Programmatically populating a Django database

This is a quick post to demonstrate a very useful way of programmatically populating the models (i.e. database) of a Django application.

The canonical way to accomplish this is fixtures - the loaddata and dumpdata commands, but these seem to be more useful when you already have some data in the DB. Alternatively, you could generate the JSON information loadable by loaddata programmatically, but this would require following its format exactly (which means observing how real dumps are structured). One could, for the very first entries, just laboriously hammer them in through the admin interface. As programmers, however, we have a natural resentment for such methods.

Since Django apps are just Python modules, there's a much easier way. The very first chapter of the Django tutorial hints at the approach by test-driving the shell management command, which opens a Python shell in which the application is accessible, so the model classes can be imported and through them data can be both examined and created.

The same tutorial also mentions that you can bypass manage.py by pointing DJANGO_SETTINGS_MODULE to your project's settings and then calling django.setup(). This provides a clue on how the same steps can be done from a script, but in fact there's an even easier way.

There's no need to bypass manage.py, since it's a wonderful convenience wrapper around the Django project administration tools. It can be used to create custom management commands - e.g. your own commands parallel to shell, dumpdata, and so on. Not only that creating such commands gives you a very succinct, boilterplate-free way of writing custom management scripts, it also gives you a natural location to house them, per application.

Here's some simple code that adds a couple of tags into a blog-like model. Let's say the application is named blogapp:

from django.core.management.base import BaseCommand
from blogapp.models import Post, Tag

class Command(BaseCommand):
    args = '<foo bar ...>'
    help = 'our help string comes here'

    def _create_tags(self):
        tlisp = Tag(name='Lisp')
        tlisp.save()

        tjava = Tag(name='Java')
        tjava.save()

    def handle(self, *args, **options):
        self._create_tags()

This code has to be placed in a file within the blogapp/management/commands directory in your project. If that directory doesn't exist, create it. The name of the script is the name of the custom command, so let's call it populate_db.py. Another thing that has to be done is creating __init__.py files in both the management and commands directories, because these have to be Python packages. The directory tree will look like this:

blogapp
├── admin.py
├── __init__.py
├── management
│   ├── commands
│   │   ├── __init__.py
│   │   └── populate_db.py
│   └── __init__.py
├── models.py
... other files

That's it. Now you should be able to invoke this command with:

$ python manage.py populate_db

All the facilities of manage.py are available, such as help:

$ python manage.py help populate_db
Usage: manage.py populate_db [options] <foo bar ...>

our help string comes here

Options:
...

Note how help and args are taken from the Command class we defined. manage.py will also pass custom positional arguments and keyword options to our command, if needed.

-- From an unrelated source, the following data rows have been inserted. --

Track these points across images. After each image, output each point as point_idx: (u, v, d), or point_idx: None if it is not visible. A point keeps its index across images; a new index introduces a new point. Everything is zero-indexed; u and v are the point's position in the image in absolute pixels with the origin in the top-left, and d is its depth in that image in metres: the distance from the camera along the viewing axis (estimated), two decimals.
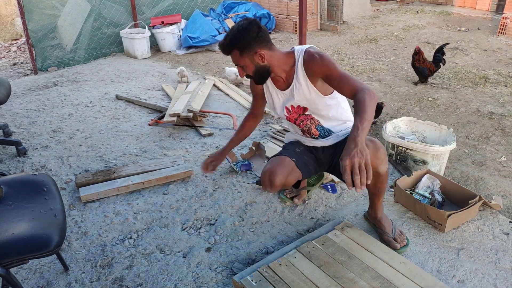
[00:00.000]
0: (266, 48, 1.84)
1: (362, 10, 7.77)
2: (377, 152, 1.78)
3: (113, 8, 5.62)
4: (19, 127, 3.41)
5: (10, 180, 1.68)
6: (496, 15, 7.09)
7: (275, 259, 1.80)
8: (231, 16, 6.51)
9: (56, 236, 1.45)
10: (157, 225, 2.20)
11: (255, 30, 1.80)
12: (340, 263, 1.76)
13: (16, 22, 6.96)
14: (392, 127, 2.85)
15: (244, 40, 1.80)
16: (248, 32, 1.80)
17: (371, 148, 1.73)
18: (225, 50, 1.87)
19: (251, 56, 1.83)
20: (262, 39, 1.82)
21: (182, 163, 2.71)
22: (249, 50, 1.82)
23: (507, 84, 4.20)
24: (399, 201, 2.30)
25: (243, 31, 1.80)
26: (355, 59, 5.26)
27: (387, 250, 1.83)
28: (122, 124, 3.44)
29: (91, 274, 1.88)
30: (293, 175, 2.01)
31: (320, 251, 1.83)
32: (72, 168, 2.77)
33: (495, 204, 2.19)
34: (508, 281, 1.78)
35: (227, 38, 1.84)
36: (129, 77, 4.69)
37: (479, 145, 3.03)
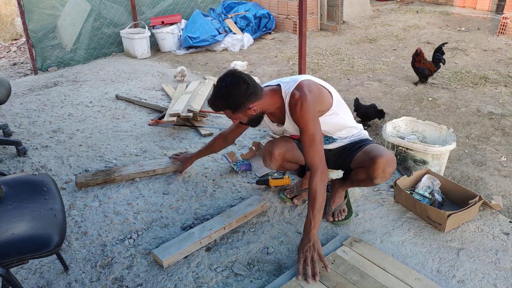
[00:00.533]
0: (257, 99, 1.84)
1: (362, 10, 7.77)
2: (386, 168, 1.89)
3: (113, 8, 5.62)
4: (19, 127, 3.41)
5: (10, 180, 1.68)
6: (496, 15, 7.09)
7: (284, 282, 1.72)
8: (231, 16, 6.51)
9: (56, 236, 1.45)
10: (157, 225, 2.20)
11: (243, 87, 1.78)
12: (353, 283, 1.69)
13: (16, 22, 6.96)
14: (392, 127, 2.85)
15: (235, 100, 1.80)
16: (237, 92, 1.78)
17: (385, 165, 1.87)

More details on writing custom management commands are available in this Django howto.

Once you start playing with such a custom data entry script, some of the existing Django management commands may come in very useful. You can see the full list by running manage.py help, but here's a list of those I found handy in the context of this post.

For dumping, dumpdata is great. Once your data grows a bit, you may find it useful only to dump specific models, or even specific rows by specifying primary keys with --pks. I also find the --indent=2 option to be essential when doing the default JSON dumps.

The flush command will clear the DB for you. A handy "undo" for those very first forays into entering data. Be careful with this command once you have real data in the DB.

Finally, the sqlall command is very useful when you're trying to figure out the structure of your models and the connections between them. IMHO model problems are important to detect early in the development of an application.

To conclude, I just want to mention that while custom management commands live within applications, nothing ties them to a specific app. It is customary for Django management commands to accept app and model names as arguments. While a data entry command is naturally tied to some application and model, this doesn't necessarily have to be the case in general. You can even envision an "app" named my_custom_commands which you can add to projects and reuse its functionality between them.